NTSB looks into engine failure of airline jet
The National Transportation Safety Board yesterday inspected the wrecked engine of a Southwest Airlines Co jet that blew up in mid air, killing a passenger in the first deadly US commercial airline accident in nine years.
NTSB officials retrieved the flight data recorder from the Boeing 737-700, which will be sent to Washington for review, as airlines around the world stepped up inspection of engines on that model of aircraft.
Southwest Flight 1380, which took off from New York for Dallas, Texas, with 144 passengers and five crew members aboard, made an emergency landing in Philadelphia on Tuesday after an engine on the plane ripped apart, killing bank executive Jennifer Riordan, 43.
It was the second incident involving a failure of the same sort of engine, the CFM56, made by a partnership of France’s Safran and General Electric, on a Southwest jet in the past two years.

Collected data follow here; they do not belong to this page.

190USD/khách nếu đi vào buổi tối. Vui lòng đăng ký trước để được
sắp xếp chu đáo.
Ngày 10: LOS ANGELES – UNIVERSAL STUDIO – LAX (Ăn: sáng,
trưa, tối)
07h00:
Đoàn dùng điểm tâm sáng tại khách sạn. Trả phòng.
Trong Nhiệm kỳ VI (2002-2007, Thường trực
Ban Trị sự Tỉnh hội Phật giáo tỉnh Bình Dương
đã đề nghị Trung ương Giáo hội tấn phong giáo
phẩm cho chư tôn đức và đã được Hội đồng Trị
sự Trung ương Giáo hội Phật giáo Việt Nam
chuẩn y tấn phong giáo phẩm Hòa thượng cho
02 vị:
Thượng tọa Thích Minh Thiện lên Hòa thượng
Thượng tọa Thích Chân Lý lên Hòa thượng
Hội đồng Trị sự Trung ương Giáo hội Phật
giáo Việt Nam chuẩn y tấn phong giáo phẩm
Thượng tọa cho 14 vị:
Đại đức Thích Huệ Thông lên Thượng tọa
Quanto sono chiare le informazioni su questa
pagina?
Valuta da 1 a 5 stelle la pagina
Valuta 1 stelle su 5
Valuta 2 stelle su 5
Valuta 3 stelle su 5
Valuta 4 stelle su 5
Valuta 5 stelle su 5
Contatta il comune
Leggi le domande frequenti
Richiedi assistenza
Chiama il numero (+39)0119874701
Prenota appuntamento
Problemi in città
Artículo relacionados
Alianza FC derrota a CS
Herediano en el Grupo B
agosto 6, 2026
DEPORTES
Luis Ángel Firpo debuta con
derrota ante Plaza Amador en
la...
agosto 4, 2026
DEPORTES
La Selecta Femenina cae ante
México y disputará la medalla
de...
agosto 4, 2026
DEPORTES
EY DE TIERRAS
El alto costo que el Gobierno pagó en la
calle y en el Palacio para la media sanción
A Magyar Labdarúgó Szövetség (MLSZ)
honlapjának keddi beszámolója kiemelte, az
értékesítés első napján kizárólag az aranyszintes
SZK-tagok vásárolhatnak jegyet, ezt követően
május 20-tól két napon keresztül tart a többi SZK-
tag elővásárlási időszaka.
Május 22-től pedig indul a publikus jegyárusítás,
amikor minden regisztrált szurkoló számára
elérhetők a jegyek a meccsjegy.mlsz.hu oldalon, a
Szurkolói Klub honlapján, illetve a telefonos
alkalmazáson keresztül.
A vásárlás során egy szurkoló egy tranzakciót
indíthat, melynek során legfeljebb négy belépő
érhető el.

The airline said it would inspect the fan blades of CFM56 engines on all of its 737 jets within 30 days.
Passengers described scenes of panic as a piece of shrapnel from the engine shattered a window on the aircraft, almost sucking a female passenger out.
“All I could think of in that moment was, I need to communicate with my loved ones,” passenger Marty Martinez told ABC’s Good Morning America yesterday. During the incident, he logged on to the plane’s in-flight WiFi service to send messages to his family.
“I thought, these are my last few moments on Earth and I want people to know what happened,” Martinez said.